1. The problem statement, all variables and given/known data

Find the linear approximation of $\sqrt[3]{27.02}$

2. Relevant equations

f(x)+f'(x)(x-a)

3. The attempt at a solution

So what I did was work with$\sqrt[3]{27}$ since that's an easily known value. So my f(x)=x$^{1/3}$ and my f'(x)=1/3x$^{-2/3}$. From there, I worked f(27) = 3, and f'(27)=1/27.

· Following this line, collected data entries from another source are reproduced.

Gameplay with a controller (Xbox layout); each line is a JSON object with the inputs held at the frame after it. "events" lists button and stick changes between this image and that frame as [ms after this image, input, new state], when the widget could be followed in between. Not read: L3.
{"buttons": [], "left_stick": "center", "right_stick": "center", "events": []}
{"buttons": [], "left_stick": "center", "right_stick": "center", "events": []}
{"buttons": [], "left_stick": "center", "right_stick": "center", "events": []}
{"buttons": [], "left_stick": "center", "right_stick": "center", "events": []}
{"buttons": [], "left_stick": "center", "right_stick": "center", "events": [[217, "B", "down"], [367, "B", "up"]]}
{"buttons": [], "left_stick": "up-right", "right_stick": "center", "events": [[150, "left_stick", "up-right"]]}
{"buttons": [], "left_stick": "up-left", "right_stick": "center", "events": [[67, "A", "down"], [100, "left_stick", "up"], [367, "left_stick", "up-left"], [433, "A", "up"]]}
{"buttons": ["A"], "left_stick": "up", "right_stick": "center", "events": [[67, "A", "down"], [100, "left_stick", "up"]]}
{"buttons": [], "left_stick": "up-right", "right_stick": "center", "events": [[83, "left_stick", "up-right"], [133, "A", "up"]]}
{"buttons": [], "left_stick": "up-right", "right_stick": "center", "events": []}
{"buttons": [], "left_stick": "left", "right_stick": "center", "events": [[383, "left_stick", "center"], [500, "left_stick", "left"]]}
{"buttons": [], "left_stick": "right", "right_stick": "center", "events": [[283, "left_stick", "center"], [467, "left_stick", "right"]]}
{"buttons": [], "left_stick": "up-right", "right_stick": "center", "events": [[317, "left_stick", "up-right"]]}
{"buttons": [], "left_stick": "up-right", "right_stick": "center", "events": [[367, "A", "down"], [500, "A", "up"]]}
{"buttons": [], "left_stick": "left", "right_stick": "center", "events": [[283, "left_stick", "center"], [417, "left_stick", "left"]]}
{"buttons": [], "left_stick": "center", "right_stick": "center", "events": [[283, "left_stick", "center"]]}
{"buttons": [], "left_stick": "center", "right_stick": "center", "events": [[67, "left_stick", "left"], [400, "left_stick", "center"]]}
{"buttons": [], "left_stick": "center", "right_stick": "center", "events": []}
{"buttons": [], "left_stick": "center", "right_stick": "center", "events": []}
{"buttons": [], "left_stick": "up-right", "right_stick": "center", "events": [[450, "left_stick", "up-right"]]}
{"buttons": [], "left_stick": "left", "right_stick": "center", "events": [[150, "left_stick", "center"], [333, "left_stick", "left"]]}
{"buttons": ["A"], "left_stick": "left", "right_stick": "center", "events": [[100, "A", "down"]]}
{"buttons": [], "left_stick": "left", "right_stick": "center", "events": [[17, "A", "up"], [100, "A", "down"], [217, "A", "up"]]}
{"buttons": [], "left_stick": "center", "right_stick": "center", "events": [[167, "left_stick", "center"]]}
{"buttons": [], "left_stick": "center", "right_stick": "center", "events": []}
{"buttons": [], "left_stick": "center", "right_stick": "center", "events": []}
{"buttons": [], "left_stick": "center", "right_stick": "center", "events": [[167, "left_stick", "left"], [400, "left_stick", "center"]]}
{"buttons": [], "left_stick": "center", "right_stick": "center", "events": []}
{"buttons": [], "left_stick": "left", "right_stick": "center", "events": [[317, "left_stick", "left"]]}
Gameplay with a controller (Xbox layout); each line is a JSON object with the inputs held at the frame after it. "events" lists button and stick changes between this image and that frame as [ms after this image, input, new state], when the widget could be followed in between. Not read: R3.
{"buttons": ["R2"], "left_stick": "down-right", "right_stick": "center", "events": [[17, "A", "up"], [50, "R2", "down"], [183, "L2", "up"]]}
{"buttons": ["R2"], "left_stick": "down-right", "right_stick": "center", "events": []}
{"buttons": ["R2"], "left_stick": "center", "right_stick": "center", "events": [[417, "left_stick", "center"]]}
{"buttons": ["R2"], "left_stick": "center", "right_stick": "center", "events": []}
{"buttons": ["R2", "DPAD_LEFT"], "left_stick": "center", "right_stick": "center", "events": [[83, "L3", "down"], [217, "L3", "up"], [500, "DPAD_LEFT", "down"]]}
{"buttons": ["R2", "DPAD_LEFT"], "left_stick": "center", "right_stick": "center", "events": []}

Then I used the above equation. 3+1/27(x-27). For my value of x, I used 27.02, and got .0004.

Something tells me I'm doing something incorrectly, though...

Thanks for the help!

2. Dec 6, 2011

### hotvette

Are you saying 3+1/27(x-27) = .0004? It has to larger than 3.

3. Dec 6, 2011

### forestmine

My mistake -- calculated that incorrectly. I actually get 3.00074. Was my method correct in that case?

4. Dec 6, 2011

### hotvette

Your method looks ok to me. A good sanity check is to calculate the cube root of 27.02 and compare to the approximation.

Last edited: Dec 6, 2011
5. Dec 6, 2011

### forestmine

Thank goodness for sanity checks. Thanks a lot!